Exercise details - Reproduce every line of the data below, replacing "Baca Juga" with "Lihat Juga" each time it occurs and keeping everything else the same.

Dataset records -
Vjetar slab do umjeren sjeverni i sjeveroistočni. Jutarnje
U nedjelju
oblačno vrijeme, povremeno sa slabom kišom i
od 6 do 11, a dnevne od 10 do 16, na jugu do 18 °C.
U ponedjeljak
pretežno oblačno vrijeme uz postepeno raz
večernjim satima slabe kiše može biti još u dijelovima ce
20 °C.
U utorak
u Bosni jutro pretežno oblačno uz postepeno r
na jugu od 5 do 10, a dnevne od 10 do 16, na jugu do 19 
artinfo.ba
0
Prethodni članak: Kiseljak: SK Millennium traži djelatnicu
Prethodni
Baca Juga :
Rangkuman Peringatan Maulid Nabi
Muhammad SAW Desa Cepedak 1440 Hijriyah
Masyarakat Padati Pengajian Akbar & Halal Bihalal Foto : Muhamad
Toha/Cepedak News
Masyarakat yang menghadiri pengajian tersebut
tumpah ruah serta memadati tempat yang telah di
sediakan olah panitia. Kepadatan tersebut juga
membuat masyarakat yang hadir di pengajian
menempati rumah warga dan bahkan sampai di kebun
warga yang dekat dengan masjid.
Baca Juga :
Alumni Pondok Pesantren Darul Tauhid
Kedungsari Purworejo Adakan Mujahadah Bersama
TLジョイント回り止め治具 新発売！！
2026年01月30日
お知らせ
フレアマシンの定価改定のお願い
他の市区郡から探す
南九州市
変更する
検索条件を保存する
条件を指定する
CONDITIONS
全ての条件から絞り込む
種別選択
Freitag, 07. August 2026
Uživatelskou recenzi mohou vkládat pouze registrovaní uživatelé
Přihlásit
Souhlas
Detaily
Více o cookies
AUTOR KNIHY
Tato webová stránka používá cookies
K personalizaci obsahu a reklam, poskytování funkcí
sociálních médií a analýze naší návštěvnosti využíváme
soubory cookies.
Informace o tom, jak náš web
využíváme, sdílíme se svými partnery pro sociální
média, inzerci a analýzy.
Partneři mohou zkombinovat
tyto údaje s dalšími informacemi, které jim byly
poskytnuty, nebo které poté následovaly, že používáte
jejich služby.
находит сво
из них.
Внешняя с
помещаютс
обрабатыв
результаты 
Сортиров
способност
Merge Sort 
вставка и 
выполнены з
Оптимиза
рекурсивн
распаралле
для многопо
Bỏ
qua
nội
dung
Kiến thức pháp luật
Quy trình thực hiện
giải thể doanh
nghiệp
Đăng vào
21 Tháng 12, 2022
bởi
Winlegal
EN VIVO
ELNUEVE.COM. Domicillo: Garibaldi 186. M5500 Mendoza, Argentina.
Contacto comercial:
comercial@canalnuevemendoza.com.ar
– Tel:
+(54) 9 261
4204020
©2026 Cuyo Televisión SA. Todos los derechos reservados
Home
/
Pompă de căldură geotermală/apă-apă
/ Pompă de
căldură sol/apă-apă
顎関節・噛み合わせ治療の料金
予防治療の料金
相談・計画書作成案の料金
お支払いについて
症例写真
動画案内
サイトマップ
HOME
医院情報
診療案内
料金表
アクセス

Expected answer -
Vjetar slab do umjeren sjeverni i sjeveroistočni. Jutarnje
U nedjelju
oblačno vrijeme, povremeno sa slabom kišom i
od 6 do 11, a dnevne od 10 do 16, na jugu do 18 °C.
U ponedjeljak
pretežno oblačno vrijeme uz postepeno raz
večernjim satima slabe kiše može biti još u dijelovima ce
20 °C.
U utorak
u Bosni jutro pretežno oblačno uz postepeno r
na jugu od 5 do 10, a dnevne od 10 do 16, na jugu do 19 
artinfo.ba
0
Prethodni članak: Kiseljak: SK Millennium traži djelatnicu
Prethodni
Lihat Juga :
Rangkuman Peringatan Maulid Nabi
Muhammad SAW Desa Cepedak 1440 Hijriyah
Masyarakat Padati Pengajian Akbar & Halal Bihalal Foto : Muhamad
Toha/Cepedak News
Masyarakat yang menghadiri pengajian tersebut
tumpah ruah serta memadati tempat yang telah di
sediakan olah panitia. Kepadatan tersebut juga
membuat masyarakat yang hadir di pengajian
menempati rumah warga dan bahkan sampai di kebun
warga yang dekat dengan masjid.
Lihat Juga :
Alumni Pondok Pesantren Darul Tauhid
Kedungsari Purworejo Adakan Mujahadah Bersama
TLジョイント回り止め治具 新発売！！
2026年01月30日
お知らせ
フレアマシンの定価改定のお願い
他の市区郡から探す
南九州市
変更する
検索条件を保存する
条件を指定する
CONDITIONS
全ての条件から絞り込む
種別選択
Freitag, 07. August 2026
Uživatelskou recenzi mohou vkládat pouze registrovaní uživatelé
Přihlásit
Souhlas
Detaily
Více o cookies
AUTOR KNIHY
Tato webová stránka používá cookies
K personalizaci obsahu a reklam, poskytování funkcí
sociálních médií a analýze naší návštěvnosti využíváme
soubory cookies.
Informace o tom, jak náš web
využíváme, sdílíme se svými partnery pro sociální
média, inzerci a analýzy.
Partneři mohou zkombinovat
tyto údaje s dalšími informacemi, které jim byly
poskytnuty, nebo které poté následovaly, že používáte
jejich služby.
находит сво
из них.
Внешняя с
помещаютс
обрабатыв
результаты 
Сортиров
способност
Merge Sort 
вставка и 
выполнены з
Оптимиза
рекурсивн
распаралле
для многопо
Bỏ
qua
nội
dung
Kiến thức pháp luật
Quy trình thực hiện
giải thể doanh
nghiệp
Đăng vào
21 Tháng 12, 2022
bởi
Winlegal
EN VIVO
ELNUEVE.COM. Domicillo: Garibaldi 186. M5500 Mendoza, Argentina.
Contacto comercial:
comercial@canalnuevemendoza.com.ar
– Tel:
+(54) 9 261
4204020
©2026 Cuyo Televisión SA. Todos los derechos reservados
Home
/
Pompă de căldură geotermală/apă-apă
/ Pompă de
căldură sol/apă-apă
顎関節・噛み合わせ治療の料金
予防治療の料金
相談・計画書作成案の料金
お支払いについて
症例写真
動画案内
サイトマップ
HOME
医院情報
診療案内
料金表
アクセス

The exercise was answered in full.